GOAL OF THE EXERCISE → Work through the listing below and give again exactly the lines from the one with "двигатель обеспечивал хорошую экономичность и" to the one with "Während der schweren", both ends included. All other lines and all pictures stay out.
►
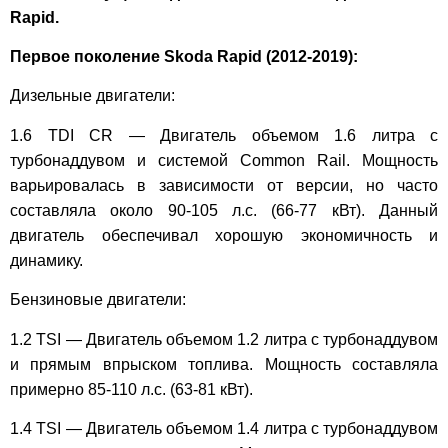
Rapid.
Первое поколение Skoda Rapid (2012-2019):
Дизельные двигатели:
1.6 TDI CR — Двигатель объемом 1.6 литра с
турбонаддувом и системой Common Rail. Мощность
варьировалась в зависимости от версии, но часто
составляла около 90-105 л.с. (66-77 кВт). Данный
двигатель обеспечивал хорошую экономичность и
динамику.
Бензиновые двигатели:
1.2 TSI — Двигатель объемом 1.2 литра с турбонаддувом
и прямым впрыском топлива. Мощность составляла
примерно 85-110 л.с. (63-81 кВт).
1.4 TSI — Двигатель объемом 1.4 литра с турбонаддувом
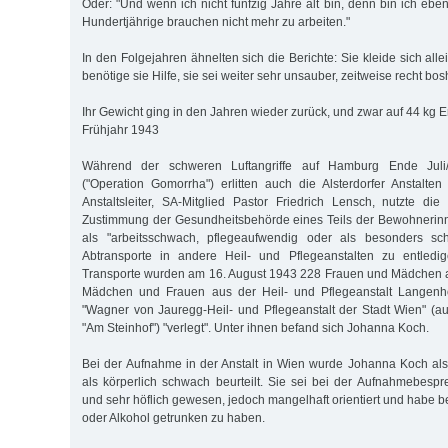
Oder: "Und wenn ich nicht fünfzig Jahre alt bin, denn bin ich ebe
Hundertjährige brauchen nicht mehr zu arbeiten."
In den Folgejahren ähnelten sich die Berichte: Sie kleide sich alle
benötige sie Hilfe, sie sei weiter sehr unsauber, zeitweise recht bos
Ihr Gewicht ging in den Jahren wieder zurück, und zwar auf 44 kg
Frühjahr 1943
Während der schweren Luftangriffe auf Hamburg Ende Juli
("Operation Gomorrha") erlitten auch die Alsterdorfer Anstalt
Anstaltsleiter, SA-Mitglied Pastor Friedrich Lensch, nutzte die
Zustimmung der Gesundheitsbehörde eines Teils der Bewohnerin
als "arbeitsschwach, pflegeaufwendig oder als besonders sch
Abtransporte in andere Heil- und Pflegeanstalten zu entledi
Transporte wurden am 16. August 1943 228 Frauen und Mädchen a
Mädchen und Frauen aus der Heil- und Pflegeanstalt Langenh
"Wagner von Jauregg-Heil- und Pflegeanstalt der Stadt Wien" (au
"Am Steinhof") "verlegt". Unter ihnen befand sich Johanna Koch.
Bei der Aufnahme in der Anstalt in Wien wurde Johanna Koch als r
als körperlich schwach beurteilt. Sie sei bei der Aufnahmebespre
und sehr höflich gewesen, jedoch mangelhaft orientiert und habe bes
oder Alkohol getrunken zu haben.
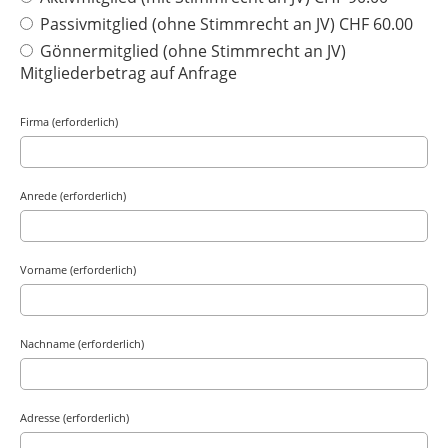
Passivmitglied (ohne Stimmrecht an JV) CHF 60.00
Gönnermitglied (ohne Stimmrecht an JV)
Mitgliederbetrag auf Anfrage
Firma (erforderlich)
Anrede (erforderlich)
Vorname (erforderlich)
Nachname (erforderlich)
Adresse (erforderlich)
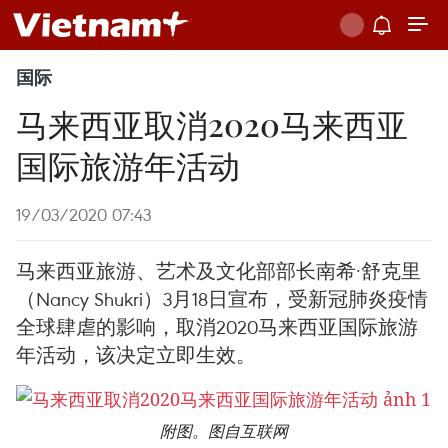
国际
马来西亚取消2020马来西亚
国际旅游年活动
19/03/2020 07:43
马来西亚旅游、艺术及文化部部长南希·舒克里
（Nancy Shukri）3月18日宣布，受新冠肺炎疫情
全球肆虐的影响，取消2020马来西亚国际旅游
年活动，该决定立即生效。
附图。图自互联网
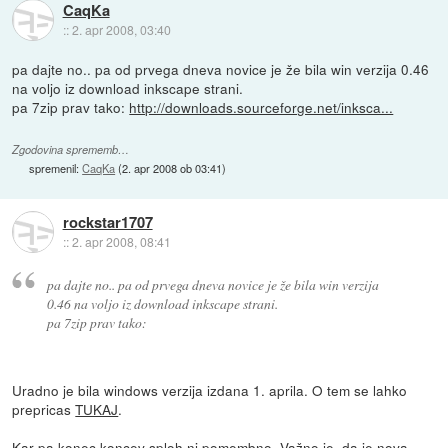
CaqKa
::
2. apr 2008, 03:40
pa dajte no.. pa od prvega dneva novice je že bila win verzija 0.46
na voljo iz download inkscape strani.
pa 7zip prav tako:
http://downloads.sourceforge.net/inksca...
Zgodovina sprememb…
spremenil:
CaqKa
(
2. apr 2008 ob 03:41
)
rockstar1707
::
2. apr 2008, 08:41
pa dajte no.. pa od prvega dneva novice je že bila win verzija
0.46 na voljo iz download inkscape strani.
pa 7zip prav tako:
Uradno je bila windows verzija izdana 1. aprila. O tem se lahko
prepricas
TUKAJ
.
Kar pa konec koncev sploh ni pomembno. Važno je, da je nova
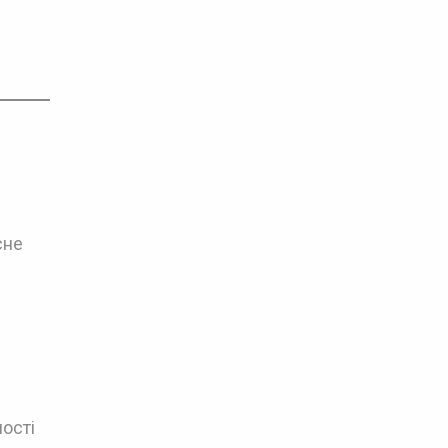
сне
ості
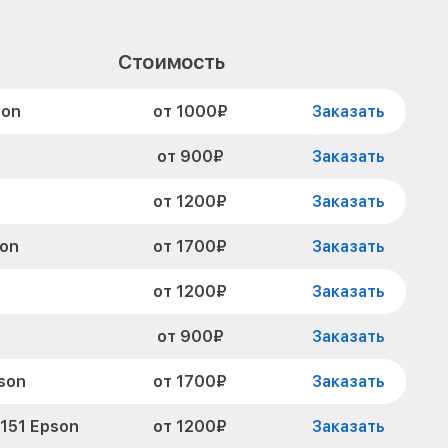
Стоимость
от 1000₽
son
Заказать
от 900₽
Заказать
от 1200₽
Заказать
от 1700₽
son
Заказать
от 1200₽
Заказать
от 900₽
Заказать
от 1700₽
son
Заказать
от 1200₽
151 Epson
Заказать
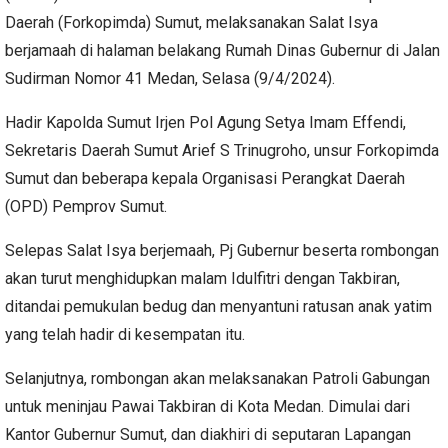
Daerah (Forkopimda) Sumut, melaksanakan Salat Isya
berjamaah di halaman belakang Rumah Dinas Gubernur di Jalan
Sudirman Nomor 41 Medan, Selasa (9/4/2024).
Hadir Kapolda Sumut Irjen Pol Agung Setya Imam Effendi,
Sekretaris Daerah Sumut Arief S Trinugroho, unsur Forkopimda
Sumut dan beberapa kepala Organisasi Perangkat Daerah
(OPD) Pemprov Sumut.
Selepas Salat Isya berjemaah, Pj Gubernur beserta rombongan
akan turut menghidupkan malam Idulfitri dengan Takbiran,
ditandai pemukulan bedug dan menyantuni ratusan anak yatim
yang telah hadir di kesempatan itu.
Selanjutnya, rombongan akan melaksanakan Patroli Gabungan
untuk meninjau Pawai Takbiran di Kota Medan. Dimulai dari
Kantor Gubernur Sumut, dan diakhiri di seputaran Lapangan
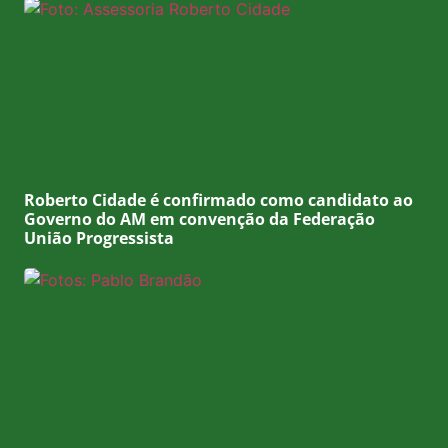
Roberto Cidade é confirmado como candidato ao
Governo do AM em convenção da Federação
União Progressista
◄
OUTPUT FOR THIS TASK →
двигатель обеспечивал хорошую экономичность и
динамику.
Бензиновые двигатели:
1.2 TSI — Двигатель объемом 1.2 литра с турбонаддувом
и прямым впрыском топлива. Мощность составляла
примерно 85-110 л.с. (63-81 кВт).
1.4 TSI — Двигатель объемом 1.4 литра с турбонаддувом
Oder: "Und wenn ich nicht fünfzig Jahre alt bin, denn bin ich ebe
Hundertjährige brauchen nicht mehr zu arbeiten."
In den Folgejahren ähnelten sich die Berichte: Sie kleide sich alle
benötige sie Hilfe, sie sei weiter sehr unsauber, zeitweise recht bos
Ihr Gewicht ging in den Jahren wieder zurück, und zwar auf 44 kg
Frühjahr 1943
Während der schweren Luftangriffe auf Hamburg Ende Juli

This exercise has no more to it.